Un banc, un arbre, un jardin. Soudain, une fille nue traverse l'écran en courant, semblant fuir. A l'intérieur de la maison, des ados, ivres, nus pour la plupart, prenant un bain, se roulant des pelles, baisant baisant et baisant: une partouze. Voilà les premières images de Bang Gang (une histoire d'amour moderne), premier film d'Eva Husson.


A travers son oeuvre, la réalisatrice nous présente le quotidien d'une bande d'adolescents d'une ville de la côte atlantique, des journées passées au lycée au retour au sein de la cellule familiale, des liens amicaux aux relations sentimentales et sexuelles. Laetitia (Daisy Broom) est amie avec la jolie George (Marylin Lima - la révélation du film): toutes deux croisent la route d'Alex (Finnegan Oldfield) et Nikita (Fred Hotier), deux potes qui les invitent à venir passer un après-midi dans la vaste demeure du premier. George couche avec Alex sur le canapé du salon, sous les yeux des deux autres. La fille a visiblement des sentiments. Le mec n'en a rien à cirer et ne la calcule pas. C'est alors que, lors d'une soirée entre lycéens, il couche avec sa meilleure amie Laetitia. C'est alors que s'opère un basculement dans l'histoire puisque c'est au cours de cette soirée que George soumet aux autres l'idée du "bang gang", soit une partouze filmée, événement qui sera réitéré à plusieurs reprises, avec d'inévitables conséquences.


Ce point de départ simple laisse suggérer l'idée d'un énième teen movie (à la française), d'autant plus que la forme tend à prendre le pas sur le fond au cours de la première partie du film. Eva Husson nous propose, en effet, une mise en scène esthétique, baignée de lumière naturelle, caressée par la chaleur du soleil de la côte basque, jouant avec ses personnages via des slow motion et des instants de flou. Sous le regard de Mattias Troelstrup (directeur photo), elle apporte une sorte de fraîcheur et de modernité à ce qui ressemble à un long clip, dépoussiérant le genre du teen movie". Elle parvient à éviter l'écueil de la vulgarité lorsqu'elle filme ses jeunes échangeant leurs partenaires, baisant en trio sur un canap face à un film porno ou partageant un véritable moment d'amour à l'écart: comme chorégraphiées, les scènes de sexe mêlent à la fois réalisme et cession aux codes stéréotypées du porno. Elle revendique une position d'observatrice, quasi-sociologue, dénuée de sens moral, si ce n'est qu'à la fin du film lorsque les parents découvrent le pot aux roses. Elle ne juge pas ses héros, ne les conspue pas, ne les bride pas. Elle les laisse libres de leurs actes et de leurs comportements, sans pour autant délivrer une approbation ou un consentement vis-à-vis de leurs activités sexuelles. Elle se contente de regarder, comme nous spectateurs (un peu voyeuristes, on assume), et d'y apporter une touche réflexive à ce qui se déroule sous nos yeux lorsqu'approche la fin de partie. Ce n'est en effet qu'au cours de la dernière demi-heure que nous parvenons à saisir les enjeux qui se dissimulent derrière l'histoire de ces jeunes et à distinguer le pourquoi du comment de la chose.
+===+
▶ **Consigne**
Ces affirmations concordent-elles avec la critique de Bang Gang ? 1. Bang Gang est le premier film d'Eva Husson. 2. Finnegan Oldfield est le directeur photo du film. 3. C'est Laetitia qui soumet aux autres l'idée du « bang gang ». Pour chacune, répondez par oui ou par non et citez tels quels les mots décisifs du texte.

▶ **Données fournies**
+===+
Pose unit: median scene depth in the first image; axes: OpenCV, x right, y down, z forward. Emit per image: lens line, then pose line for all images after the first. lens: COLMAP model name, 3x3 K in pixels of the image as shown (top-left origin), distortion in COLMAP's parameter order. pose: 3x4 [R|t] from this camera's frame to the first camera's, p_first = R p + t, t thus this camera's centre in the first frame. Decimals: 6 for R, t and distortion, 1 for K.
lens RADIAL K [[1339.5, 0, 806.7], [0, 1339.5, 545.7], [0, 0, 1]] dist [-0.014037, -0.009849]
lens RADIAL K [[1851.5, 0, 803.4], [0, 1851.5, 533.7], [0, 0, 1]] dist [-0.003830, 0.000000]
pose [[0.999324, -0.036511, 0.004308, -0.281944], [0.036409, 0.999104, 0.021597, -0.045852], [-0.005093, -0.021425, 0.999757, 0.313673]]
+===+
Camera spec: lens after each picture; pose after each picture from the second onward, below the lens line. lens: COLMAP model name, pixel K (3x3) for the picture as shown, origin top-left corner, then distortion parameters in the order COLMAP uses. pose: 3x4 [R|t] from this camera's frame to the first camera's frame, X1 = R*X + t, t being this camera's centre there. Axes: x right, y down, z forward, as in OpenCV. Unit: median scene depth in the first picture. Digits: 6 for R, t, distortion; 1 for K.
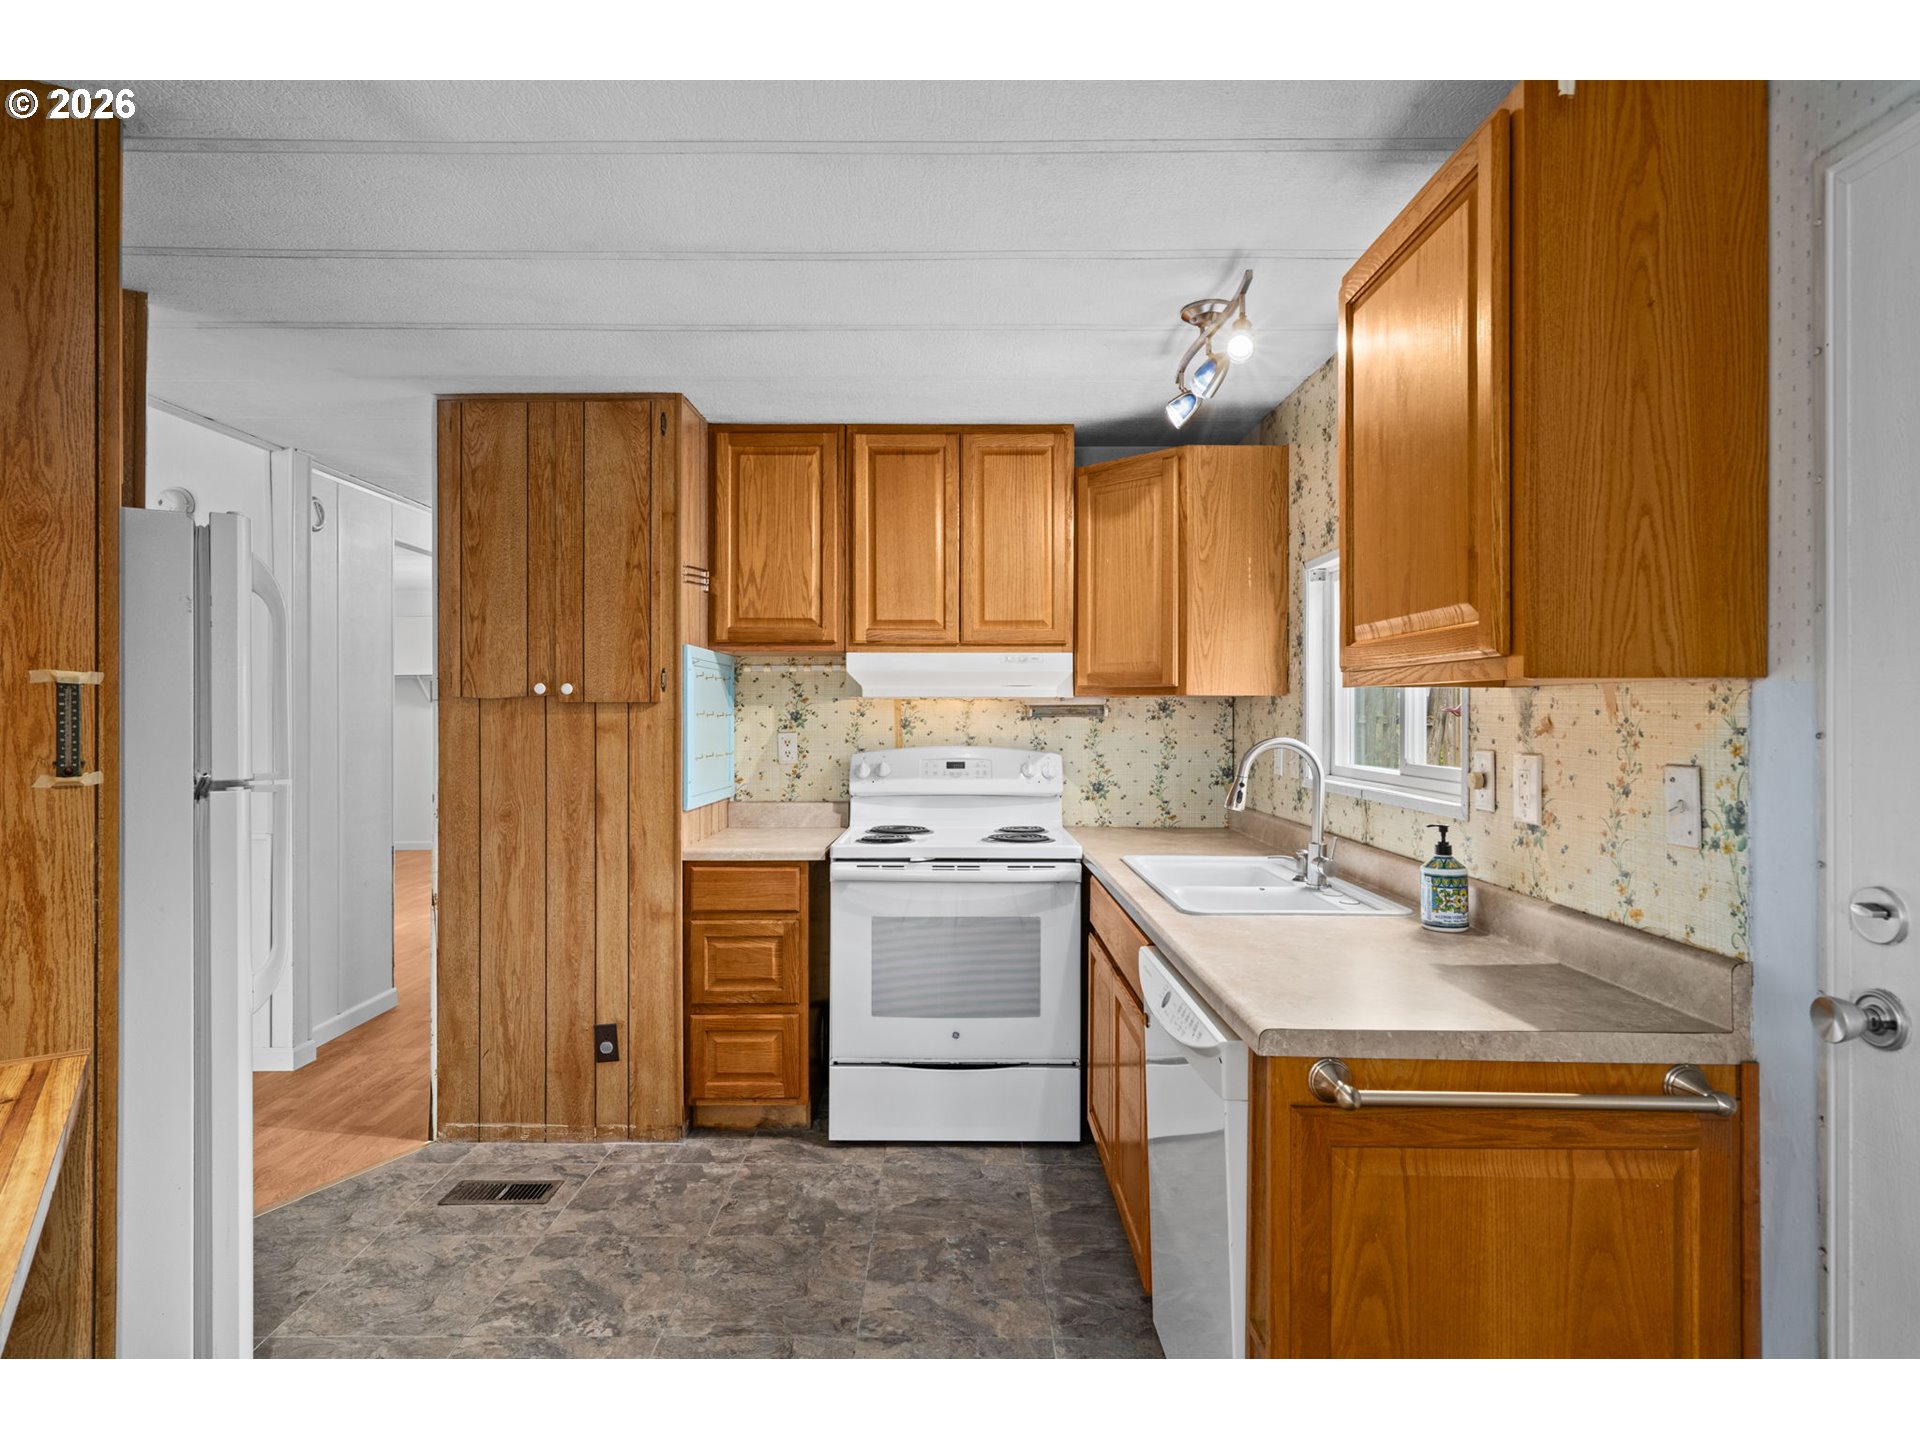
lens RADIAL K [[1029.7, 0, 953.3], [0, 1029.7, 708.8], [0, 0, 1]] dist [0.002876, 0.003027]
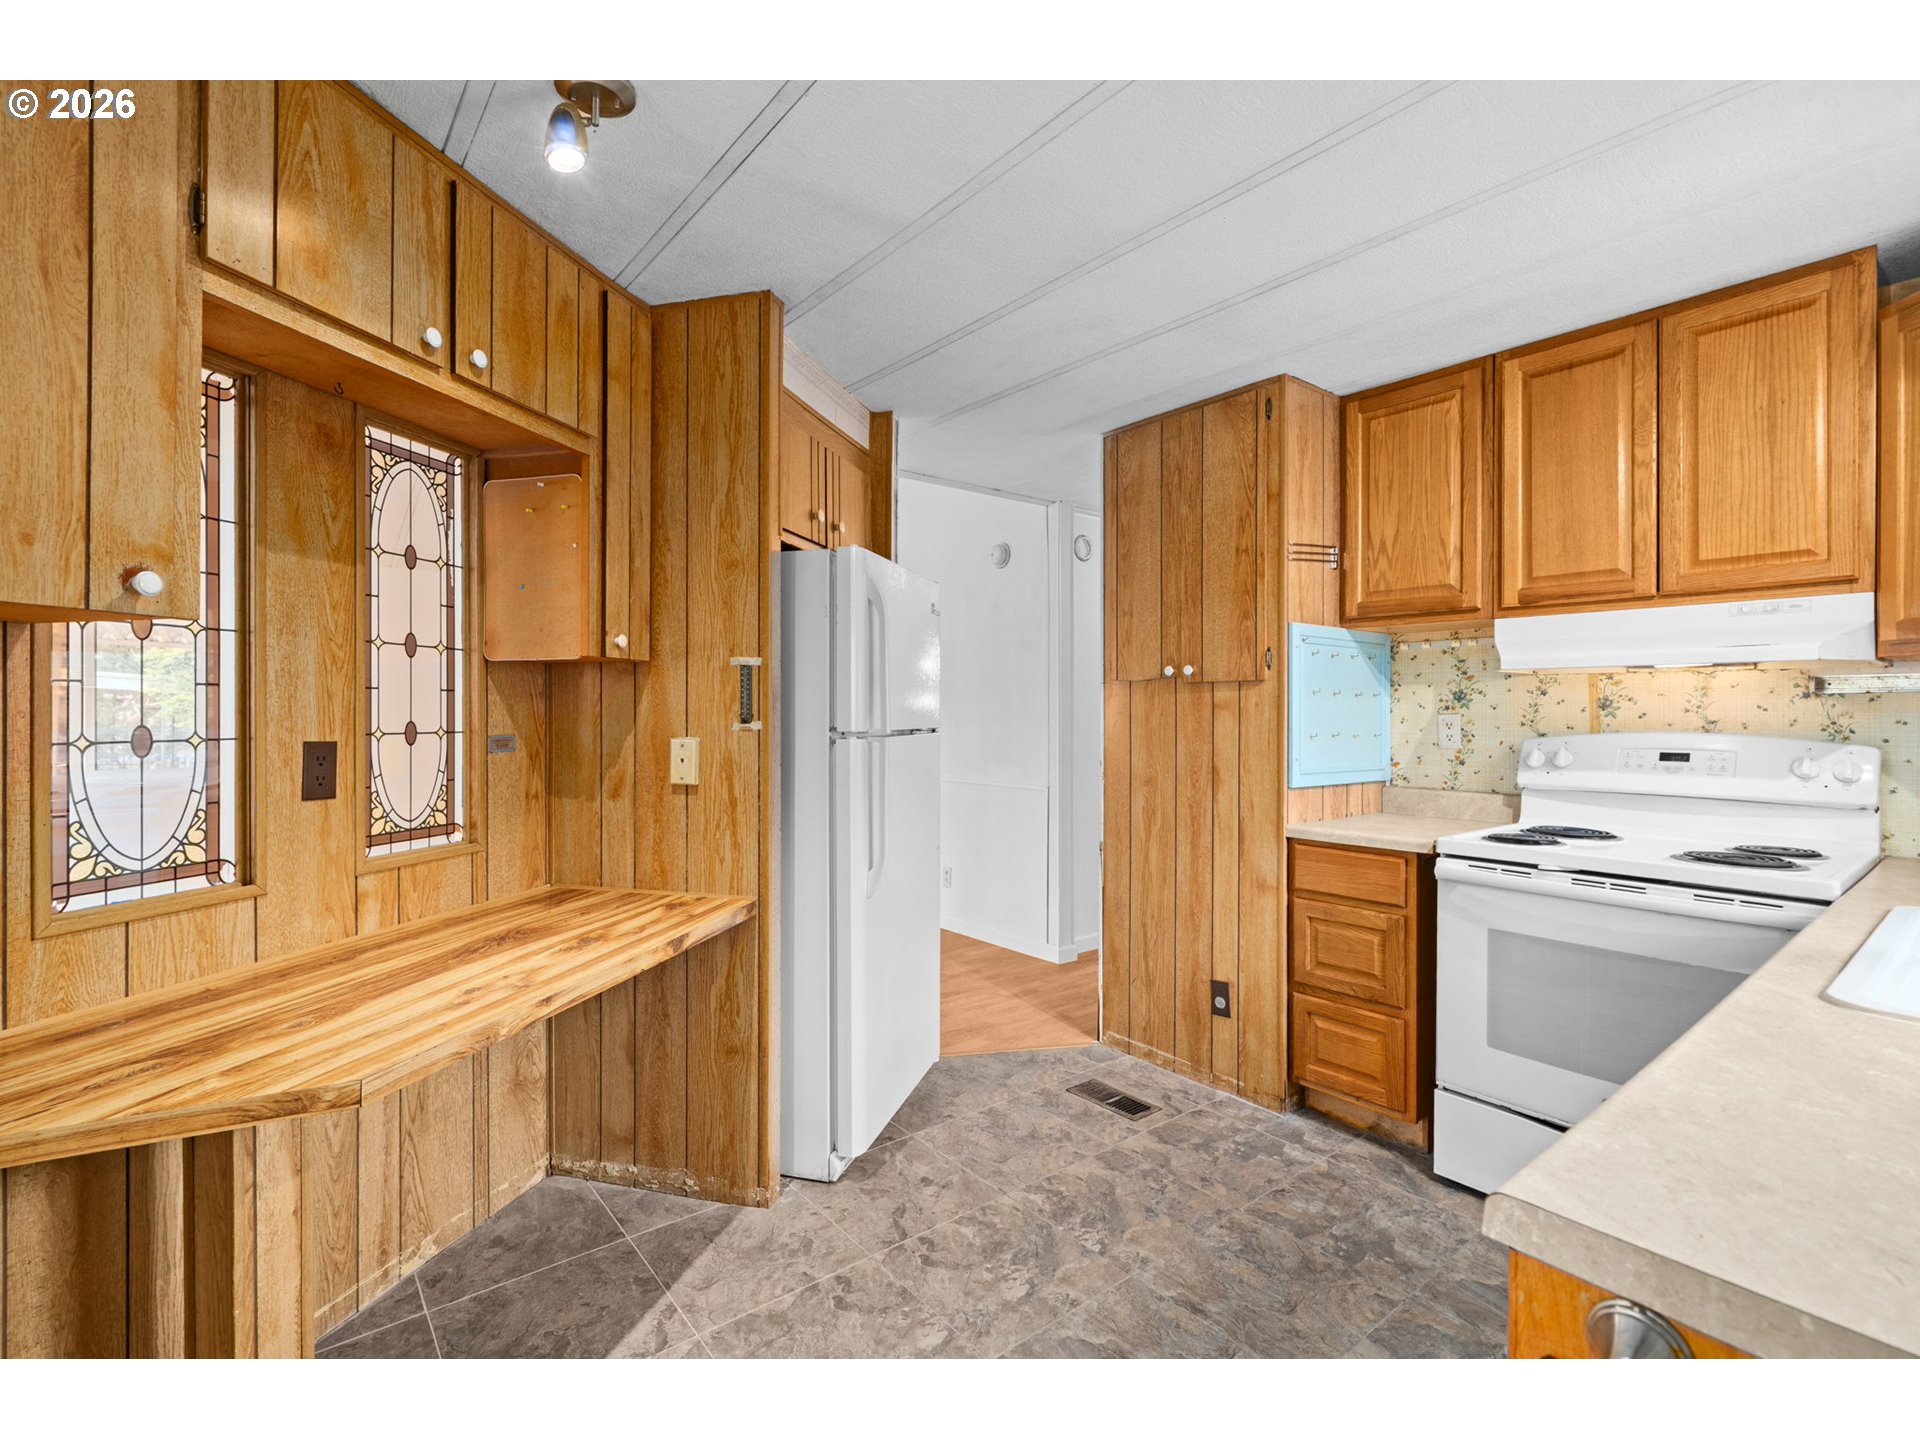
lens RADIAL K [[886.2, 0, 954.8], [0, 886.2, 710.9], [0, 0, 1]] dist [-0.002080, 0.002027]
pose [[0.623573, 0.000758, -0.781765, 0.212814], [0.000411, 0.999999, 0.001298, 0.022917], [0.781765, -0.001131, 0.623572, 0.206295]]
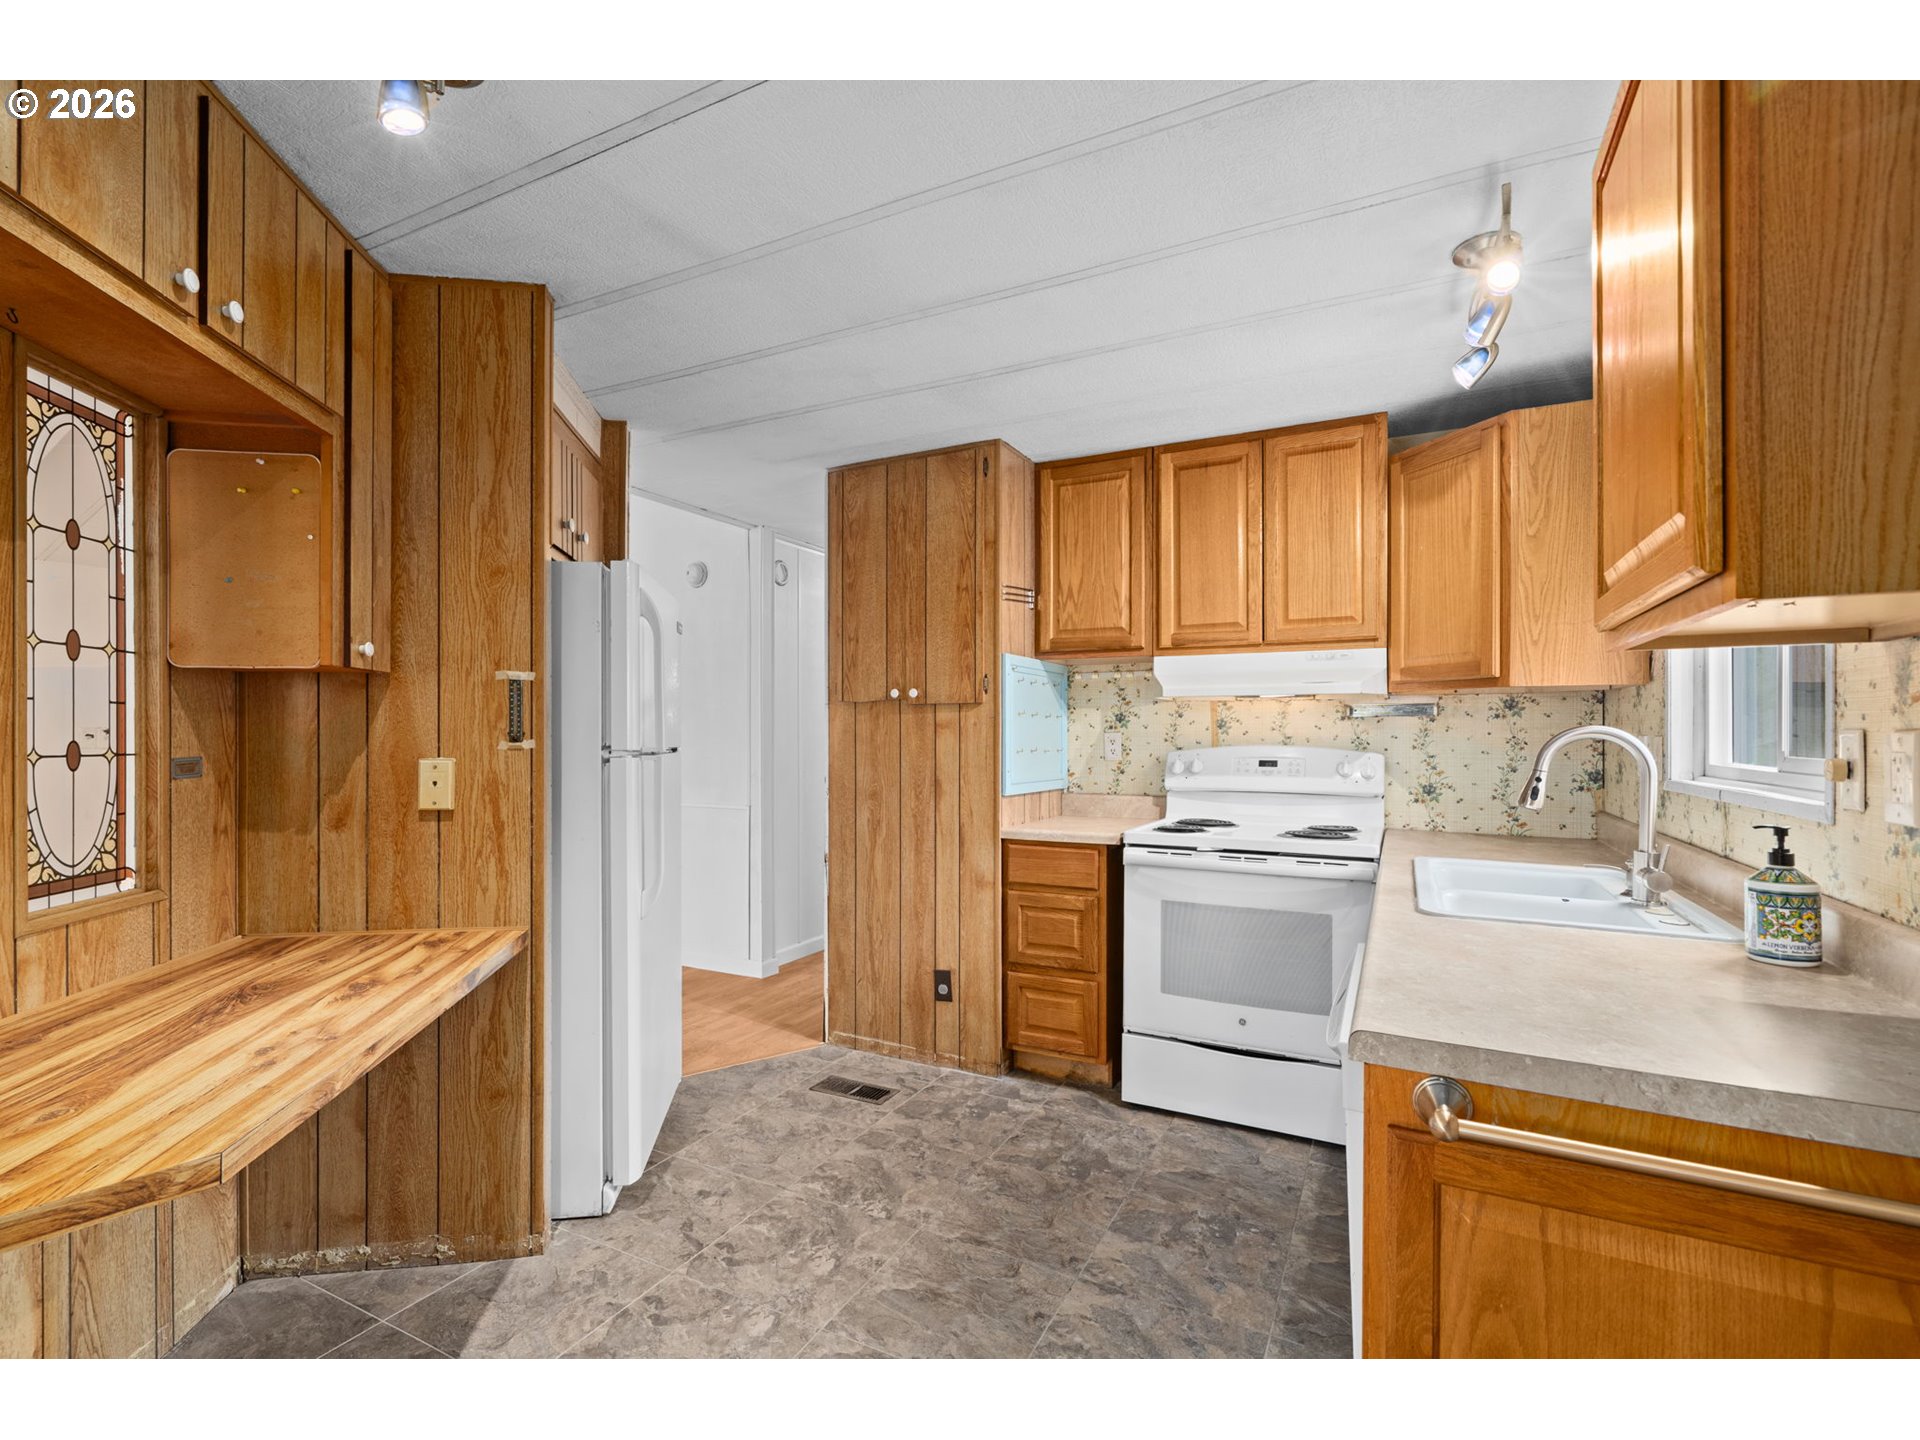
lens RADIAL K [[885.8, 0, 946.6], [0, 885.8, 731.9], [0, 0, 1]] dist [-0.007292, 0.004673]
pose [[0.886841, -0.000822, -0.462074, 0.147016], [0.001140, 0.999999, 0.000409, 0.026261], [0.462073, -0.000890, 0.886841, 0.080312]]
+===+
▶ **Réponse**
1. Oui : « premier film d'Eva Husson ».
2. Non : « Sous le regard de Mattias Troelstrup (directeur photo) ».
3. Non : « George soumet aux autres l'idée du "bang gang" ».